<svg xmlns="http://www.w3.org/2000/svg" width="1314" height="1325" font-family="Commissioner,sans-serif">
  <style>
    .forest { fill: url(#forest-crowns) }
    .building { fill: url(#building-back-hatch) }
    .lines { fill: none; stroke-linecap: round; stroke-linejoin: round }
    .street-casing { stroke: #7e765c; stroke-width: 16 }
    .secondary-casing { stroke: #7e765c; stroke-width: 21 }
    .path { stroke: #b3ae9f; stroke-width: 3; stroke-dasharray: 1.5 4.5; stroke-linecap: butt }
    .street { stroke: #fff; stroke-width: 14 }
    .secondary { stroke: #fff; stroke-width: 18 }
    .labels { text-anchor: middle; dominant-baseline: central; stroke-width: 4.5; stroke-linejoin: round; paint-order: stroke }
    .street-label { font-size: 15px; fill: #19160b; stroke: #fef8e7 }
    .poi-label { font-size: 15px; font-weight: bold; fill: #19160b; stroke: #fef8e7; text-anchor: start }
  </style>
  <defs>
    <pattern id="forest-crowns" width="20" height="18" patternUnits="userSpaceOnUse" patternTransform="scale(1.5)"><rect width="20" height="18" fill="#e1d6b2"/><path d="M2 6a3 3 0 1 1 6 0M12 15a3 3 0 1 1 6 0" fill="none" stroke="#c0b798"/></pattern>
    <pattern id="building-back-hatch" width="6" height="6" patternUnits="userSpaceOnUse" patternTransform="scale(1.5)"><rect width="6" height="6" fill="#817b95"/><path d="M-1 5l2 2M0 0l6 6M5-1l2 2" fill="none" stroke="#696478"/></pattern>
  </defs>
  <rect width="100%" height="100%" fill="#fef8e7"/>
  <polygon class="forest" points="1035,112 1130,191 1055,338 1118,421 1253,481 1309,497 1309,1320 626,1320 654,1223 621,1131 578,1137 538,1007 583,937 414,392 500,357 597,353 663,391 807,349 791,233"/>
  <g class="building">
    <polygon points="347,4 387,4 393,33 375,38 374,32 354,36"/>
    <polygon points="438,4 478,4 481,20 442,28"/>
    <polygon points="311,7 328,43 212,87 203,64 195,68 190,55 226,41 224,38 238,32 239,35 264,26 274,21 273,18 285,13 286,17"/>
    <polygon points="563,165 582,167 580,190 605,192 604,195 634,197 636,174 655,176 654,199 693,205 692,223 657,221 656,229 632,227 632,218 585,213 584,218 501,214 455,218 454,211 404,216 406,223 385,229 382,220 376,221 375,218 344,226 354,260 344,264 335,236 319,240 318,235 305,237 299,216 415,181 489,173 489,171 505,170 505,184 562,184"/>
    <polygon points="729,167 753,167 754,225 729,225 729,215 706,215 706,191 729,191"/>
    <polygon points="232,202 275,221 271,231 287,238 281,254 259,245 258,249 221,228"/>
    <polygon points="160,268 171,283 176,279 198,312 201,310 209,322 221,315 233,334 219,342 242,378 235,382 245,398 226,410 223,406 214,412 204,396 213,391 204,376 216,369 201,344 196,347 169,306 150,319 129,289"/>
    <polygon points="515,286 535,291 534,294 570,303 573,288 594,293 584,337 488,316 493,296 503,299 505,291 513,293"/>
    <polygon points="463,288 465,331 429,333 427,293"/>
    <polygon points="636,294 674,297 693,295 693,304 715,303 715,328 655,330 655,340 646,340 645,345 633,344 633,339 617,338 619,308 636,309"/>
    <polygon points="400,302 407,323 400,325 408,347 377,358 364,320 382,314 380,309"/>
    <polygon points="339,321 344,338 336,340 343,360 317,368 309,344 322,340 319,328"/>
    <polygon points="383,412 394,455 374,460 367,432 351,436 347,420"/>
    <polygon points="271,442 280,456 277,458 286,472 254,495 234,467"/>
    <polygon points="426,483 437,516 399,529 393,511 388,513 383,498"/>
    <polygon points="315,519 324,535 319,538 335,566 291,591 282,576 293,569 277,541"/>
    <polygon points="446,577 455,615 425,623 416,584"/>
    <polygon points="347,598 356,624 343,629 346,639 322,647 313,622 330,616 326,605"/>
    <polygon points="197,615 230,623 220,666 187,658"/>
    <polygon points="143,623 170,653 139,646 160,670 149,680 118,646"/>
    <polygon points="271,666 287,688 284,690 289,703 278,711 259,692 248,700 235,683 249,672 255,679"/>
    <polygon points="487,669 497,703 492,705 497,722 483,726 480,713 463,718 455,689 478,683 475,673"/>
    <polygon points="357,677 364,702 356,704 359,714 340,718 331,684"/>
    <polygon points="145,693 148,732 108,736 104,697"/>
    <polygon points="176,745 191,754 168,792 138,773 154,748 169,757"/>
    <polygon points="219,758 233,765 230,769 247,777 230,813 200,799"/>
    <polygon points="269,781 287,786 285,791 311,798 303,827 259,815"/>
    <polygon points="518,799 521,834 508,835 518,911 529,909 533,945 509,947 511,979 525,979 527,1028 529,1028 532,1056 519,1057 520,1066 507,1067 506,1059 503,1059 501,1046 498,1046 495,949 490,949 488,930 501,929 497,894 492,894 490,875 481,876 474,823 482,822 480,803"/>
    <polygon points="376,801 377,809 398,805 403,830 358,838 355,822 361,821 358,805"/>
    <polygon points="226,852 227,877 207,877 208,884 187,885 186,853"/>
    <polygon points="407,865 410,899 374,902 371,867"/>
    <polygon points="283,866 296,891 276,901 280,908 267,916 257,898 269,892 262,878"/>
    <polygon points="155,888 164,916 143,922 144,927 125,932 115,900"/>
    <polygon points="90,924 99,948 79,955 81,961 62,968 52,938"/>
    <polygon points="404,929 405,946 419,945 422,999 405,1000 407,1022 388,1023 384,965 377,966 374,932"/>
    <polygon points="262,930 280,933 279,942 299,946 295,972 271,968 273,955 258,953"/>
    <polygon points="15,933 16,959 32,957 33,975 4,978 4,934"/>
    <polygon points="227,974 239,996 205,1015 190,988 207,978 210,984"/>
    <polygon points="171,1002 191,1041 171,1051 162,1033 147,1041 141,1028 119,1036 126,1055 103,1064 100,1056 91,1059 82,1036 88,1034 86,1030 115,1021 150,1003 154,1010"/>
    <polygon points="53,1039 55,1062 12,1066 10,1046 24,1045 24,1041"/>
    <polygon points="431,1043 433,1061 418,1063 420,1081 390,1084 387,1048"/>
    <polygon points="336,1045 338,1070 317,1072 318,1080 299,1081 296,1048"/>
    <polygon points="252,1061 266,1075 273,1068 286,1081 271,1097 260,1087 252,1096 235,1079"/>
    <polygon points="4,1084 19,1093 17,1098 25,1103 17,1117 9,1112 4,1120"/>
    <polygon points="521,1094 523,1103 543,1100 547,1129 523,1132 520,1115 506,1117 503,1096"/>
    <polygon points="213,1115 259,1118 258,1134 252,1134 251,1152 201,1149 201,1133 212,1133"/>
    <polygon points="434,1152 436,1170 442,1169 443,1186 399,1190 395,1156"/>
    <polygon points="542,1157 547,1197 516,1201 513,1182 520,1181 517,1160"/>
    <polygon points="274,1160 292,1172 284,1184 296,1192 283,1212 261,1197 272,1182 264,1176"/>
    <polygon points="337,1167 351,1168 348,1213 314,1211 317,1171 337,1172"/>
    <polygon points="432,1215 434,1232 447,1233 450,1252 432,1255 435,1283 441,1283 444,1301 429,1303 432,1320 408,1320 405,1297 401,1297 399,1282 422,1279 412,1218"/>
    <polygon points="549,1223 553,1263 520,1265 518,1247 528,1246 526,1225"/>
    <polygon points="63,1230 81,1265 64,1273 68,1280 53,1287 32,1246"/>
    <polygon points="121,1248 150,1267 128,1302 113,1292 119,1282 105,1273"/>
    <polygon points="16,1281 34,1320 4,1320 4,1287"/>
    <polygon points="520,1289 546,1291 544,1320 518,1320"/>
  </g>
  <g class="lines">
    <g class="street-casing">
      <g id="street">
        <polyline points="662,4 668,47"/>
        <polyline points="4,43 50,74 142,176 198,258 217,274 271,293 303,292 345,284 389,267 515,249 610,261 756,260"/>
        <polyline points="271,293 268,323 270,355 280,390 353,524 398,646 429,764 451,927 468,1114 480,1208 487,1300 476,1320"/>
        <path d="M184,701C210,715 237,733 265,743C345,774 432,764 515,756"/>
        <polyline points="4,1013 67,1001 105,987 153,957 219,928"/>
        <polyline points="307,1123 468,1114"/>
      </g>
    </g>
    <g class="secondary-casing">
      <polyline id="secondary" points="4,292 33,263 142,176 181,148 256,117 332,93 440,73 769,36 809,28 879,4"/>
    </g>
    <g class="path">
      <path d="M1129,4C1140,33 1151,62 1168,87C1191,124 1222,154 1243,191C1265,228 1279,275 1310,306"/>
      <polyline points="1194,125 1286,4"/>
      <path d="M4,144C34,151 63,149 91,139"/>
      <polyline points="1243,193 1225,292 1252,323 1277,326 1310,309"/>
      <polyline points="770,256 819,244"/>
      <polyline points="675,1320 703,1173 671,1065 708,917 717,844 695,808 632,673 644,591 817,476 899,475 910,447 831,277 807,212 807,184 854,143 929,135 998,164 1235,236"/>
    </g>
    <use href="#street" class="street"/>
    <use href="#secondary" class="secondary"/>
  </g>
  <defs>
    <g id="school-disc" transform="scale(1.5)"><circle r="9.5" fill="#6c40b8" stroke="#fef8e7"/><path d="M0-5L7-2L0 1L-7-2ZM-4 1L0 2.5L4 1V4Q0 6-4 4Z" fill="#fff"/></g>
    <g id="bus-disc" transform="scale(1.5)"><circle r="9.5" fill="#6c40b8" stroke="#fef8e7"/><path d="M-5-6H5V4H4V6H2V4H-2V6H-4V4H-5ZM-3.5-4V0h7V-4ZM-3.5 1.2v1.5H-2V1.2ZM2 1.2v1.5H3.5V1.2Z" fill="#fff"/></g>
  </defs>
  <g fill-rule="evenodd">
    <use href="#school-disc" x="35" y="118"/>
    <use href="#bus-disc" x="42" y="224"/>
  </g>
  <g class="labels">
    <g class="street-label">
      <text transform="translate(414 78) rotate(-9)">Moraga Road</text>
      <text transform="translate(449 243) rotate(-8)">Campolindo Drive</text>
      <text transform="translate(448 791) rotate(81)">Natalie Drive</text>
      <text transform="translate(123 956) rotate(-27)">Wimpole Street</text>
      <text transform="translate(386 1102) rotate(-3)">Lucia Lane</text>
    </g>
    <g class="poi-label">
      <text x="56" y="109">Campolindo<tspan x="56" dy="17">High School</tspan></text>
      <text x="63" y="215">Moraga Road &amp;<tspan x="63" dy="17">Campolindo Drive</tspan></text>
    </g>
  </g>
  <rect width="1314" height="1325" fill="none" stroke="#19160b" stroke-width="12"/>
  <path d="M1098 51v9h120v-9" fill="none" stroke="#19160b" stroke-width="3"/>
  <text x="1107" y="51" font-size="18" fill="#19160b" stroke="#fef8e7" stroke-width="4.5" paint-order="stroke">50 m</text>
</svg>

★ ★ ★

• _PROBLEM DETAILS_
Gather each line of the records holding the string "lines".

• _EXPECTED ANSWER_
    .lines { fill: none; stroke-linecap: round; stroke-linejoin: round }
  <g class="lines">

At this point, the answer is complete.